Leaderless Counterterrorism Strategy Portal Page

 

Critical praise for Sageman’s Leaderless Jihad as groundbreaking and innovative seems to be inversely proportional to the reviewer’s knowledge of social movement theories developed over the past thirty years.

In two cases, perceptive text in Sageman's book Leaderless Jihad originates in the published work of other scholars, yet is not cited. This is a form of academic plagiarism.

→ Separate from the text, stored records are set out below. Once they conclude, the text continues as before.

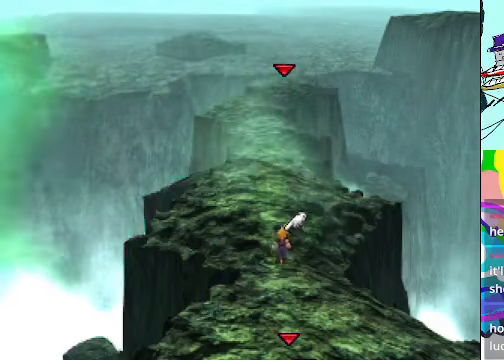
Gameplay with a controller (Xbox layout); each line is a JSON object with the inputs held at the frame after it. "events" lists button and stick changes between this image and that frame as [ms after this image, input, new state], when the widget could be followed in between. Not read: L3 R3 right_stick.
{"buttons": ["DPAD_UP"], "left_stick": "center", "events": []}
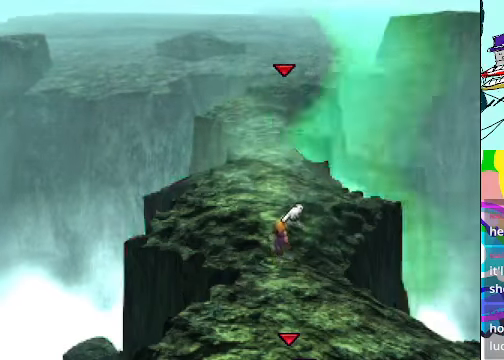
{"buttons": ["DPAD_UP"], "left_stick": "center", "events": []}
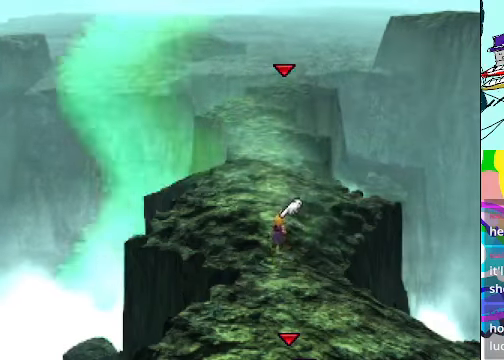
{"buttons": [], "left_stick": "center", "events": [[33, "DPAD_UP", "up"]]}
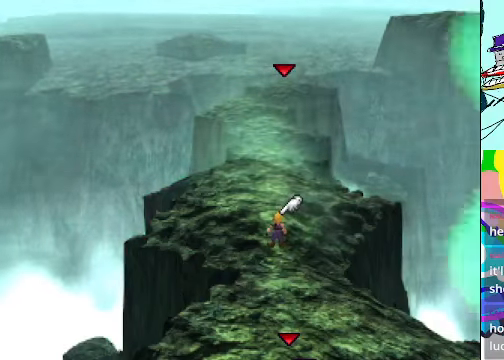
{"buttons": [], "left_stick": "center", "events": []}
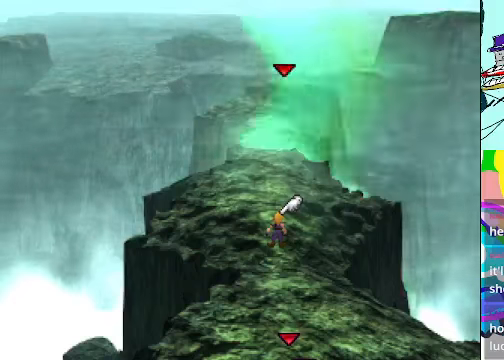
{"buttons": [], "left_stick": "center", "events": []}
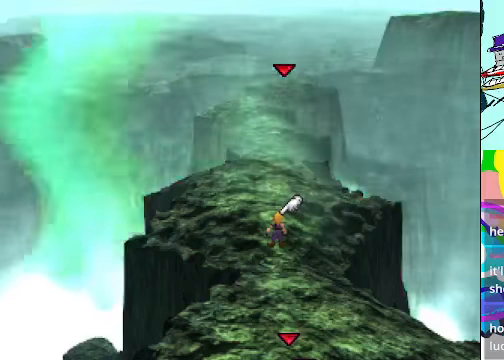
{"buttons": [], "left_stick": "center", "events": []}
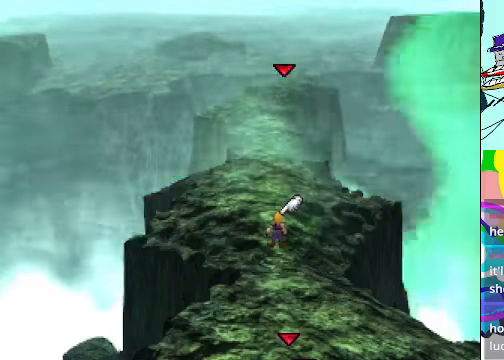
{"buttons": [], "left_stick": "center", "events": []}
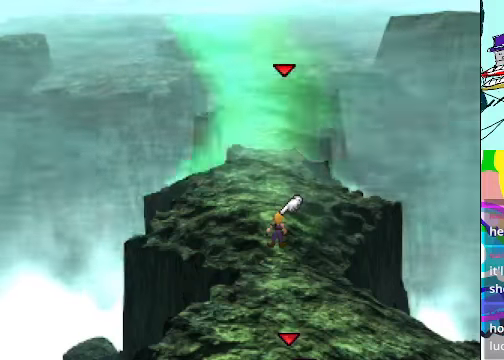
{"buttons": ["DPAD_UP"], "left_stick": "center", "events": [[266, "DPAD_UP", "down"]]}
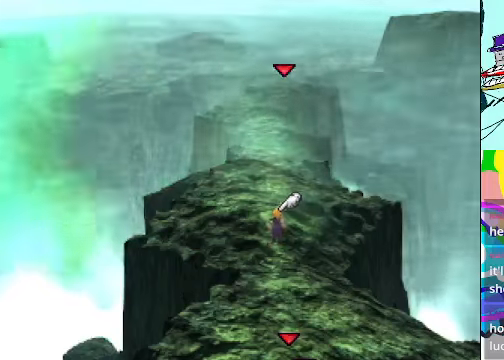
{"buttons": ["DPAD_UP"], "left_stick": "center", "events": []}
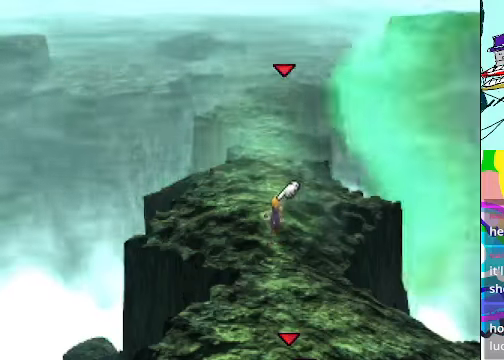
{"buttons": ["DPAD_UP"], "left_stick": "center", "events": []}
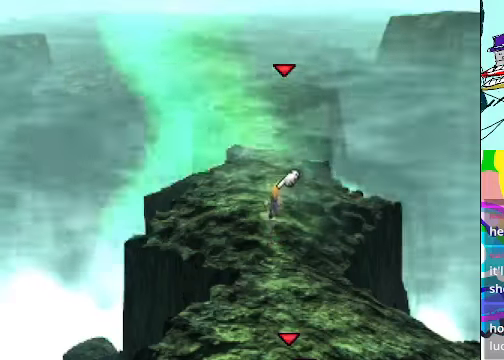
{"buttons": [], "left_stick": "center", "events": [[466, "DPAD_UP", "up"]]}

Sageman disputes this claim. The Public Eye magazine asked the University of Pennsylvania Press and Marc Sageman to respond to the issue of text lifted from Richard Hofstadter and Simson L. Garfinkel. This is the response from Sageman we received by press time:

===I did read Garfinkel's online article. It was good, but had some flaws. One of them was the quote he referred to. Garfinkle refers to an idea. Ideas do not have any power by themselves. Ideas did not fly into the twin towers, people did. I refer to behavior, and use the Skinnerian idea that reinforced behavior is likely to flourish, while lack of reward will extinguish it. To continue a behavior forever, one needs a random reinforcement schedule. If this is plagiarism, so is Garfinkle's claim. This is one of the basic ideas of behaviorism, and people are free to use them at will. Each time we see the sun move in the sky, we do not refer to either Ptolemy or Copernicus.

--Marc Sageman

According to Inside Higher Education:

===Eric Halpern, director of the Penn Press, said that “we take allegations of this sort seriously” and that officials at the press had consulted with Sageman. Halpern characterized Barlet’s article as “hyperbolic,” but he acknowledged that the attribution would have been appropriate. What these passages really reflect, Halpern said, is “the case of an author, working at deadline, failing to cite two works from which he paraphrased two sentence fragments.”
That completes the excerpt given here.